( The Packer staff )

As a member of Generation X, I used to get upset about all the attention the younger millennial generation gets when it comes to food marketing. But the more I read the research, the more clear it becomes: millennials offer so much more growth.

The Packer’s Fresh Trends 2018 shows many examples of this.

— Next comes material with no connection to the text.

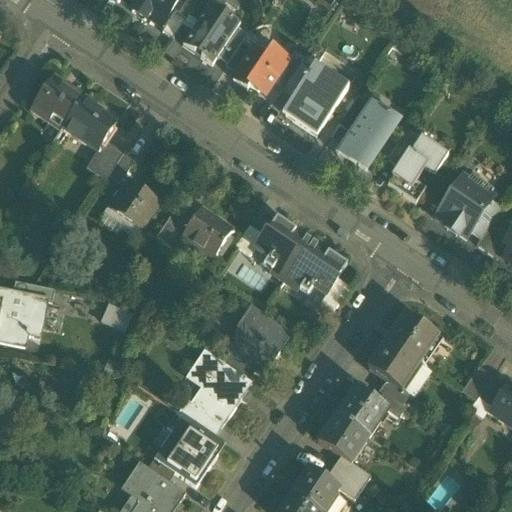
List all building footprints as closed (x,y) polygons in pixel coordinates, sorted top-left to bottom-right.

Subscribers to The Packer should have received this year’s Fresh Trends annual consumer survey about a month ago, and in the Editor’s Note, I noted the significant produce purchase gap between the youngest consumers and other age groups when it comes to many produce department staples.

We asked 1,000 consumers who are primary shoppers what produce items they buy each year. Look at some of the age gaps in some of the most popular fruits and vegetables in the 2018 Fresh Trends.

  • Bananas: age 18-39, 64% bought in the past year; 40-49, 81%; 50-58, 82%; 59+, 82%.
  • Onions: 18-39, 56%; 40-49, 76%; 50-58, 70%; 59+, 81%.
  • Potatoes: 18-39, 58%; 40-49, 74%; 50-58, 79%; 59+, 81%.
  • Sweet potatoes: 18-39, 29%; 40-49, 44%; 50-58, 45%; 59+, 53%.
  • Tomatoes: 18-39, 54%; 40-49, 75%; 50-58, 77%; 59+, 79%.

Above are the top 20 fruits and vegetables purchased by consumers in the past year, according to Fresh Trends 2018.

The ages don’t quite match up, but it’s close. The millennial generation is generally considered age 20-35, and our youngest Fresh Trends age group is 18-39. And Gen X is age 36-53.

Why such a big gap?

This is one of the questions we’ll address at the Fresh Trends Quiz Show Retail Edition education session May 11 at The Packer’s annual West Coast Produce Expo in Palm Springs, Calif.

Produce Retailer Editor Pamela Riemenschneider will host the interactive session, and we have panelists Paul Kneeland, senior director of produce and floral for Gelson’s Markets in Encino, Calif., and Caitlin Tierney, director of produce at 99 Cents Only, to talk about retail and consumer trends.

Kneeland said he’s seen millennial shoppers in his stores buying fewer fruits and vegetables than other generations. For instance, he said bananas have become less popular.

“It could be the gyms and diets,” he said. “I hear trainers saying to stay away from bananas.”

There aren’t many items that this youngest group buys more of than the others, but there are a handful where they’re close to more than one age group.

As we might expect, some are the trendier items:

  • Artichokes: 18-39, 10%; 40-49, 7%; 50-58, 12%; 59+, 9%.
  • Avocados: 18-39, 35%; 40-49, 44%; 50-58, 47%; 59+, 37%.
  • Kale: 18-39, 18%; 40-49, 17%; 50-58, 21%; 59+, 19%.
  • Mangoes: 18-39, 22%; 40-49, 31%; 50-58, 25%; 59+, 16%.
  • Papayas: 18-39, 10%; 40-49, 9%; 50-58, 8%; 59+, 6%.

The question will be whether millennials will buy more staples as they mature, or whether the trendy will move more into staple territory with this age group.

Greg Johnson is The Packer’s editor. E-mail him at [email protected].

Submitted by Alan Huey on Mon, 05/07/2018 - 12:06

It would be a good parallel question to compare the numbers of same sample group that actually cook at home, or number of meals cooked at home each week. Around our office few of the mellinnials cook many meals at home, if at all.